Diese Besprechungen wurden abgebrochen und nach Hinzukommen der Abgeordneten Dr. Stresemann, Dr. Hugo, Kempkes die Verhandlungen über die Verbreiterung der Koalition fortgesetzt.

Reichskanzler Dr. Wirth teilt mit, daß Industrie in kurzem zum Abschluß[324] der Beratungen über die Kreditaktion6 zu kommen hofft. Vorher auch Notopfergesetz schwer weiter zu fördern. Abg. Becker: Sozialdemokratie hat noch nicht zugestimmt, daß von Sachwerterfassung abgesehen werde. Abg. Müller: Unmöglich, bevor konkrete Mitteilungen gegeben werden, zu sagen, wie weit sie Ersatz bieten. Was geschieht bei niederer Summe? Exz. Spahn: Vorzuziehen m. E. Koalition gleich zum Abschluß zu bringen, weil von Einfluß auf Kreditaktion. Abg. Müller: Sehr hemmend Artikel Mittelmanns in der D.A.Z. mit starken Angriffen, sowie Berliner Flugblatt7. Abg. Stresemann: Beides wird von mir nicht gebilligt, ich habe mich dagegen gewandt, den Artikel in der D.A.Z. aufzunehmen und habe auch die Nat[ional]l[iberale] Cor[respondenz] veranlaßt, mir alle solche Artikel vorher vorzulegen.

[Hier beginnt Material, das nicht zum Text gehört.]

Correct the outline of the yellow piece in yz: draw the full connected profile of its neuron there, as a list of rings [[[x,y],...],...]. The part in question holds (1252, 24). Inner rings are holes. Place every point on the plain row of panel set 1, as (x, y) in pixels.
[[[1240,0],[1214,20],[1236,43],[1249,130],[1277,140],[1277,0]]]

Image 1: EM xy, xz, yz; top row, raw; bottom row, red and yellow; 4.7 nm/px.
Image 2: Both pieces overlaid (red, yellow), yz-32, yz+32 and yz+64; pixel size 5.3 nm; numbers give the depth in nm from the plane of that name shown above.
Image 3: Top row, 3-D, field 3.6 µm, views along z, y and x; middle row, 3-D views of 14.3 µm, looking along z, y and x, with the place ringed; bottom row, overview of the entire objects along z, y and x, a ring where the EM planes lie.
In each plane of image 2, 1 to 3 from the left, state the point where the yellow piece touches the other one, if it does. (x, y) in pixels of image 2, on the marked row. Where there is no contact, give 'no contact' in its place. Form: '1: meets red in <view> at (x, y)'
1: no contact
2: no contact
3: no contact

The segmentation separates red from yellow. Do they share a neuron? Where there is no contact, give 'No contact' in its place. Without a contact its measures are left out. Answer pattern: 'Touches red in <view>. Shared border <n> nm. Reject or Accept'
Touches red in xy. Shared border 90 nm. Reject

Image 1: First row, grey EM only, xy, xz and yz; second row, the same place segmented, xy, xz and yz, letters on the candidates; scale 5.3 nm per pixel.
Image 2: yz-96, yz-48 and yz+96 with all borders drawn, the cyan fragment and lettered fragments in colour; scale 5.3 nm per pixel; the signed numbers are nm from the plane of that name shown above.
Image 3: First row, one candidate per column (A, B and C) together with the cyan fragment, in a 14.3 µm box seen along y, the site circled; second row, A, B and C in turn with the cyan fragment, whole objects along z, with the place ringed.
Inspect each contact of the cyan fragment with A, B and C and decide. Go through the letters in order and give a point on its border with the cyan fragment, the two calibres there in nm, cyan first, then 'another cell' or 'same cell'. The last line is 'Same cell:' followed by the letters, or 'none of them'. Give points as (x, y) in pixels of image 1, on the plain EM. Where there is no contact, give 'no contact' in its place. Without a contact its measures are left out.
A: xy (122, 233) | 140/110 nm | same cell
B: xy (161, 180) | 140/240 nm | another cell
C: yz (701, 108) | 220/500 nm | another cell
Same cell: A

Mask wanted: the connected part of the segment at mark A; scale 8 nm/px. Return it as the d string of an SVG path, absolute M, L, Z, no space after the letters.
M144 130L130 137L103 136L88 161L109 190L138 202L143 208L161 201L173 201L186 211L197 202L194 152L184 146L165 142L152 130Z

Aber nicht „suchen“ nach Schärfen. – Erfüllungsfrage sehr vorsichtig zu formulieren. Januarrate muß unbedingt gezahlt werden, da Frankreich noch nichts erhalten hat. Aber schon jetzt aufmerksam machen, daß bei Valutasturz unsere Finanzen überhaupt nicht mehr stabilisiert werden können und wir den Glauben an vollständige Erfüllbarkeit nicht nähren können. Auch Garantiekommission will im Frühling verhandeln, aber jetzt noch keine zu starken Äußerungen bei uns, damit sie die Öffentlichkeit vorbereiten können.

6

Siehe u. a. Dok. Nr. 82 (insbesondere Anm. 6 letzter Teil).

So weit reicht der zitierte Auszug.